Pre-2012 CPU and statistical foundations

Device/setup

CPU-centric research machines, small benchmark datasets, early web/data infrastructure, and no neural-network accelerators.

Bottleneck

Credit assignment, representation learning, benchmark reproducibility, and CPU-time limits dominated more than raw accelerator throughput.

Methods that fit

Backpropagation, support vectors, compact convolutional nets, autoencoders, deep belief nets, SGD recipes, and standardized datasets made learning experiments reproducible on CPUs.

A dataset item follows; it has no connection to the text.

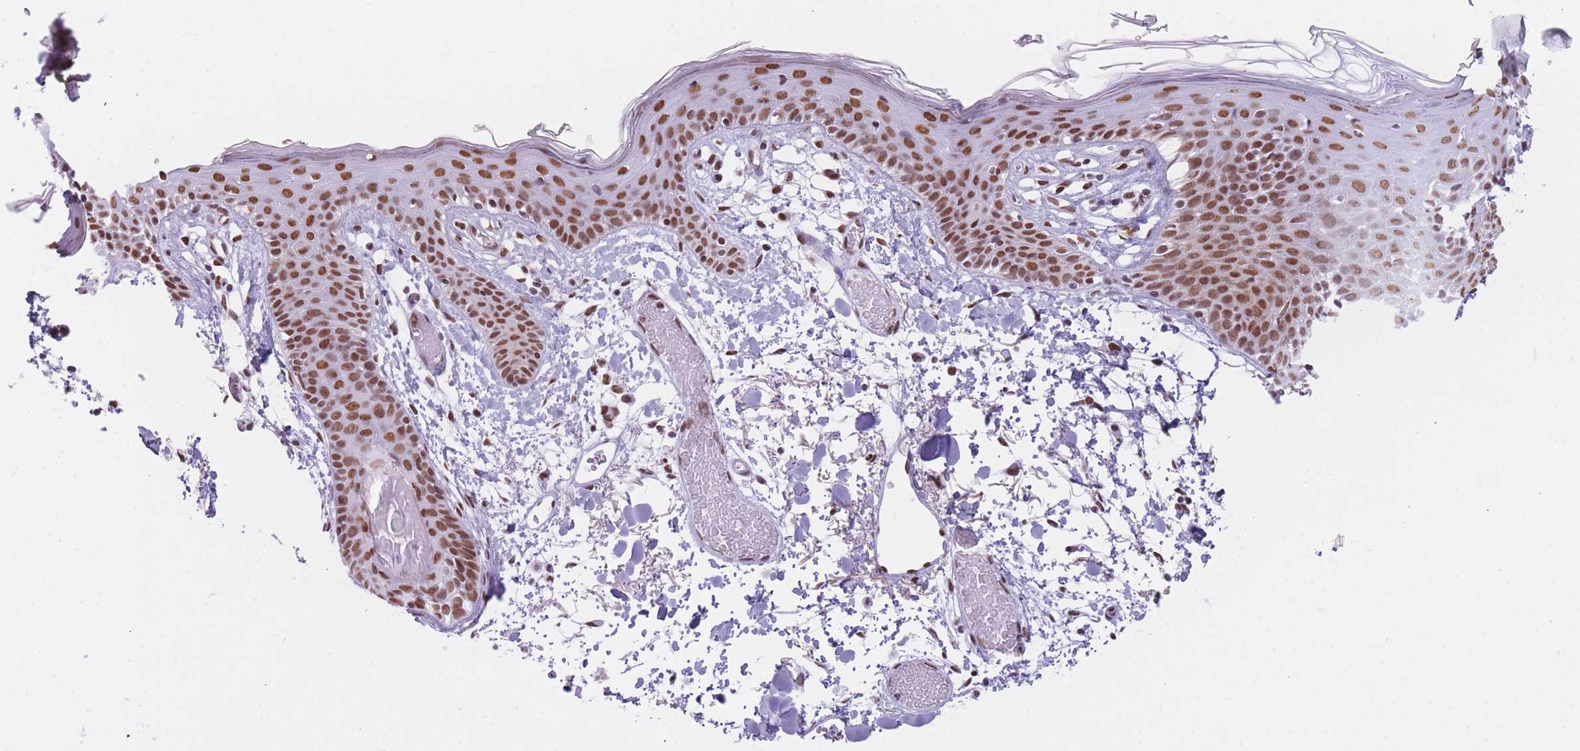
{"staining": {"intensity": "moderate", "quantity": ">75%", "location": "nuclear"}, "tissue": "skin", "cell_type": "Fibroblasts", "image_type": "normal", "snomed": [{"axis": "morphology", "description": "Normal tissue, NOS"}, {"axis": "topography", "description": "Skin"}], "caption": "An immunohistochemistry (IHC) photomicrograph of unremarkable tissue is shown. Protein staining in brown highlights moderate nuclear positivity in skin within fibroblasts.", "gene": "HNRNPUL1", "patient": {"sex": "male", "age": 79}}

Methods that became obsolete or less central

Hand-designed feature pipelines and tiny task-specific demonstrations became less central once GPUs made end-to-end representation learning economical.

Representative papers

Rank	Year	Paper	Priority	Status
1	2009	ImageNet: A large-scale hierarchical image database	10	downloaded / read_complete
2	1986	Learning representations by back-propagating errors	9	downloaded / read_complete
3	1998	Gradient-based learning applied to document recognition	9	downloaded / read_complete
4	2006	Reducing the dimensionality of data with neural networks	8	downloaded / read_complete
5	2006	A fast learning algorithm for deep belief nets	8	downloaded / read_complete
6	1995	Support-vector networks	7	downloaded / read_complete
7	2010	Large-scale machine learning with stochastic gradient descent	5	downloaded / read_complete
8	1998	The MNIST database of handwritten digit images for machine learning research	3	html_saved_no_pdf / read_complete

Open questions

Synthesize how benchmark/data infrastructure and learning algorithms co-evolved before GPU deep learning.